■ Task: Please reproduce verbatim the lines of the rows from the one containing "### Activity Diagrams" through the last line, with both of those lines included.
━━━
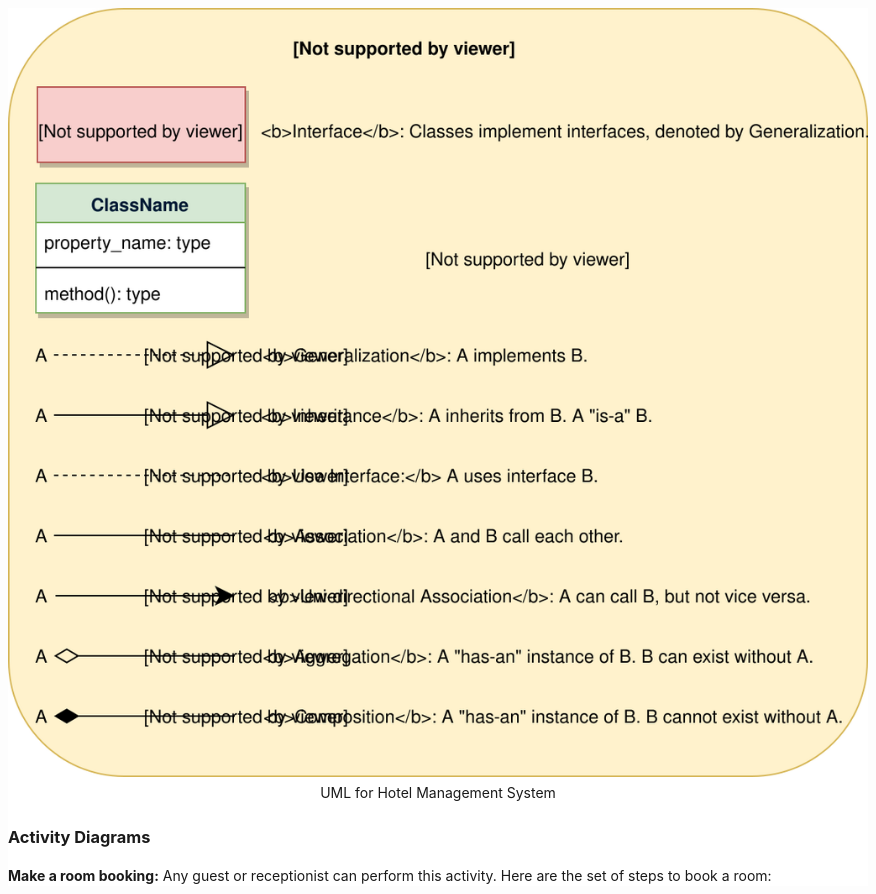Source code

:<p align="center">
    <img src="/media-files/hms-uml.svg" alt="Hotel Management System UML">
    <br />
    UML for Hotel Management System
</p>

### Activity Diagrams

**Make a room booking:** Any guest or receptionist can perform this activity. Here are the set of steps to book a room:

<p align="center">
━━━
■ Result for this exercise:
### Activity Diagrams

**Make a room booking:** Any guest or receptionist can perform this activity. Here are the set of steps to book a room:

<p align="center">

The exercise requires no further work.